PREMIÈRE PARTIE : FAMILLE

25 août 2012

Ma petite mémoire, il est 10 h 45 et j’ai une grande nouvelle à t’annoncer. Je commence un journal ! Tu sais, j’en ai déjà tenu un dans ma jeunesse. Tu m’aideras ? Hier après-midi, je suis allée à la consultation, chez mon médecin traitant. J’ai reçu les résultats de mes examens neurologiques. Plus de doute, c’est bien Alzheimer que j’ai. Je m’en doutais. À nous deux, on s’aidera.

En attendant, je vais continuer à compléter le livre de ma grand-mère, ce cahier que m’a offert ma petite-fille Aurore pour mon anniversaire et dans lequel je dois inscrire mes souvenirs, pour elle. Il me reste encore quelques textes à écrire, à imprimer et à coller.

26 août 2012

Sept heures du matin. Toc toc, c’est toi, petite mémoire, qui es déjà réveillée pour me dire qu’il pleut. Quelle poisse, ces changements de temps. Il fait froid puis il fait chaud, si chaud, et maintenant la pluie… Allons, ne nous plaignons pas ! Il est déjà neuf heures et demie, je dois filer à l’église car nous devons répéter les chants avant la messe. Heureusement, Alain, mon mari, m’y conduit chaque semaine. Je suis toujours la première arrivée.

Petite mémoire, sois en forme pour m’aider à chanter ! Tu le sais, je n’arrive plus à lire les partitions, alors je regarde les feuilles imprimées mais sans distraction, bien dans l’ordre, sans m’arrêter. Et aussitôt qu’on mélange les chants et les refrains, je suis perdue. Heureusement, mes amies choristes m’aident discrètement à m’y retrouver quand elles me voient en difficulté. Heureusement qu’elles sont là…

Petite mémoire, voudrais-tu stocker nos chants dans ton disque dur spécial, celui qui ne s’efface pas ? Jusqu’à présent, tu l’as toujours bien fait. Grâce à toi, je connais souvent les chants par cœur et je ne dois pas regarder ma feuille.

À demain petite mémoire, je t’embrasse.

27 août 2012

Ma petite mémoire, je suis remplie de joie. Cette dernière semaine du mois d’août, mes petites-filles viennent nous rendre visite. Aude, ma petite-fille de huit ans, est venue seule aujourd’hui car sa sœur Aurore est à la mer pour la journée, avec son parrain.

Ce matin, nous avons joué toutes les deux à LPS, une petite ferme avec tout ce qu’il faut d’animaux et d’équipements.

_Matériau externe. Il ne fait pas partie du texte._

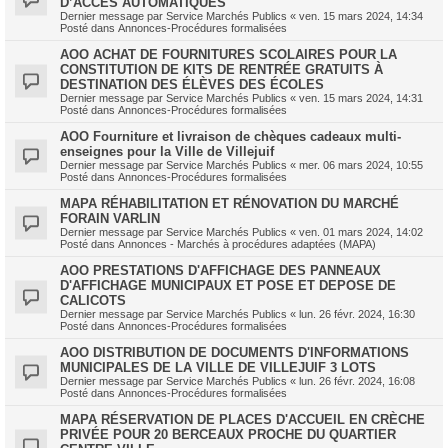
D’ACCÈS AUTOMATIQUES
Dernier message par
Service Marchés Publics
«
ven. 15 mars 2024, 14:34
Posté dans
Annonces-Procédures formalisées
AOO ACHAT DE FOURNITURES SCOLAIRES POUR LA
CONSTITUTION DE KITS DE RENTRÉE GRATUITS À
DESTINATION DES ÉLÈVES DES ÉCOLES
Dernier message par
Service Marchés Publics
«
ven. 15 mars 2024, 14:31
Posté dans
Annonces-Procédures formalisées
AOO Fourniture et livraison de chèques cadeaux multi-
enseignes pour la Ville de Villejuif
Dernier message par
Service Marchés Publics
«
mer. 06 mars 2024, 10:55
Posté dans
Annonces-Procédures formalisées
MAPA RÉHABILITATION ET RÉNOVATION DU MARCHÉ
FORAIN VARLIN
Dernier message par
Service Marchés Publics
«
ven. 01 mars 2024, 14:02
Posté dans
Annonces - Marchés à procédures adaptées (MAPA)
AOO PRESTATIONS D'AFFICHAGE DES PANNEAUX
D'AFFICHAGE MUNICIPAUX ET POSE ET DEPOSE DE
CALICOTS
Dernier message par
Service Marchés Publics
«
lun. 26 févr. 2024, 16:30
Posté dans
Annonces-Procédures formalisées
AOO DISTRIBUTION DE DOCUMENTS D'INFORMATIONS
MUNICIPALES DE LA VILLE DE VILLEJUIF 3 LOTS
Dernier message par
Service Marchés Publics
«
lun. 26 févr. 2024, 16:08
Posté dans
Annonces-Procédures formalisées
MAPA RÉSERVATION DE PLACES D'ACCUEIL EN CRÈCHE
PRIVÉE POUR 20 BERCEAUX PROCHE DU QUARTIER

Ensuite, elle m’a montré sa console de jeux et m’a expliqué qu’elle devait soigner les animaux marins : baleines, requins, dauphins, tortues de mer et otaries. Elle était triste parce qu’un sac en plastique jeté par un vilain bonhomme étouffait sa tortue de mer.

Mémoire, ma petite amie, demain, j’aurai bien de l’ouvrage : nous avons invité des amis pour un barbecue. Nous serons huit. Ouvriras-tu tes neurones pour que je n’oublie pas trop de choses à table ? La dernière fois, j’avais oublié les petites saucisses et la sauce barbecue faite maison…

30 août 2012

Ma petite mémoire, j’espère que tu ne m’en veux pas. Je t’ai délaissée. Pour me faire pardonner, je serai tes yeux désormais. Voyons, que s’est-il passé ces derniers jours ? Mes petites-­filles ont ouvert un salon de beauté, j’ai eu droit à une manucure. Mes deux esthéticiennes ont épilé leur papy et leur mamy. Aude avait revêtu sa robe rose de princesse et son diadème dans l’espoir de trouver son prince charmant.

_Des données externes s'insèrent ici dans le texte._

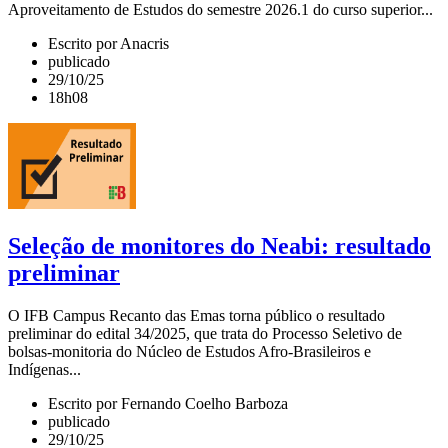
Aproveitamento de Estudos do semestre 2026.1 do curso superior...
Escrito por Anacris
publicado
29/10/25
18h08
Seleção de monitores do Neabi: resultado
preliminar
O IFB Campus Recanto das Emas torna público o resultado
preliminar do edital 34/2025, que trata do Processo Seletivo de
bolsas-monitoria do Núcleo de Estudos Afro-Brasileiros e
Indígenas...
Escrito por Fernando Coelho Barboza
publicado
29/10/25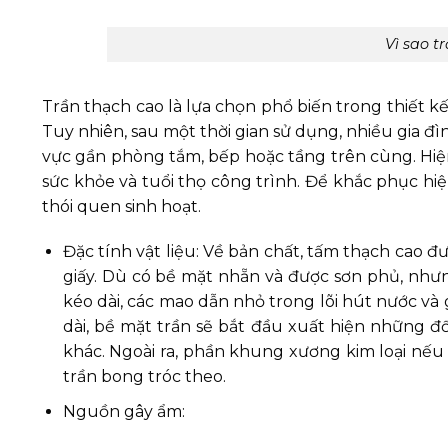
Vì sao t
Trần thạch cao là lựa chọn phổ biến trong thiết kế 
Tuy nhiên, sau một thời gian sử dụng, nhiều gia đì
vực gần phòng tắm, bếp hoặc tầng trên cùng. H
sức khỏe và tuổi thọ công trình. Để khắc phục hiệ
thói quen sinh hoạt.
Đặc tính vật liệu: Về bản chất, tấm thạch cao đ
giấy. Dù có bề mặt nhẵn và được sơn phủ, như
kéo dài, các mao dẫn nhỏ trong lõi hút nước và 
dài, bề mặt trần sẽ bắt đầu xuất hiện những đ
khác. Ngoài ra, phần khung xương kim loại nếu
trần bong tróc theo.
Nguồn gây ẩm:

Ensuite, le téléphone a sonné. C’était mon fils Alexis qui me demandait si tout allait bien. Il me racontait que ses deux grands enfants, Gabriel et Samuel, étaient bien revenus de leurs vacances en Italie.

Après, c’est le méli-mélo dans ma tête, petite mémoire. M’aideras-tu à retrouver ce qui s’est passé depuis lundi ?

31 août 2012

Ma petite amie, si tu voyais comme mes quatre petits-enfants ont grandi. Gabriel a eu quinze ans, Samuel, treize. Aurore aura bientôt douze ans et Aude, que tu connais, a eu huit ans au début de l’été.